Asked about calls to boycott the president and stop holding cabinet meetings under his chairmanship at the Baabda Palace, Jumblat said such a move required consultations with Saad Hariri and other allies in the March 14 front.

Information Minister Ghazi Aridi, a senior Jumblat aide who attended the meeting with Nasrallah, said no decision has been made to boycott the president or cabinet meetings under his chairmanship at the Baabda palace.

Jumblat's change of heart came hardly 24 hours after he had ruled that the formal charge of Lahoud's 4 major security generals with complicity in ex-Premier Hariri's assassination "spelled out the end of the president's extended term."

"There seems to be a political balance that dictates a brake on the fast-moving drift toward a power crisis," An Nahar said Monday in an apparent attempt to explain Jumblat's sudden switch.

The cabinet is scheduled to convene under Premier Seniora at the Grand Serail Monday evening. "Cabinet ministers are all functioning normally at their ministries.

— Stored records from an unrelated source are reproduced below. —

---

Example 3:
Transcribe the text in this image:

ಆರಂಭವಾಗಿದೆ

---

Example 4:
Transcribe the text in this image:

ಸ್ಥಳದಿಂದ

The Government persists," Seniora said.

Asked whether cabinet meetings would still be held at the Baabda Palace, Seniora said "we will take into consideration all the developments in the investigation. All what I can say now is that the cabinet will convene at the Grand Serail Monday."

Some media analysts speculated that Jumblat could not win over Hizbullah to a vote in parliament to cancel the three-year extension of the Lahoud regime, which was taken Sept. 3, which means Speaker Berri's parliamentary bloc would follow Nasrallah's suit. Both Shiite factions control 28 votes in the legislature, which is made up of 128 seats.

Bearing in mind that Gen. Aoun's 21-strong bloc in parliament would probably stand against a termination of Lahoud's term before the outcome of the Hariri investigation is finalized, the Druze leader must have felt a showdown to dethrone Lahoud is still premature.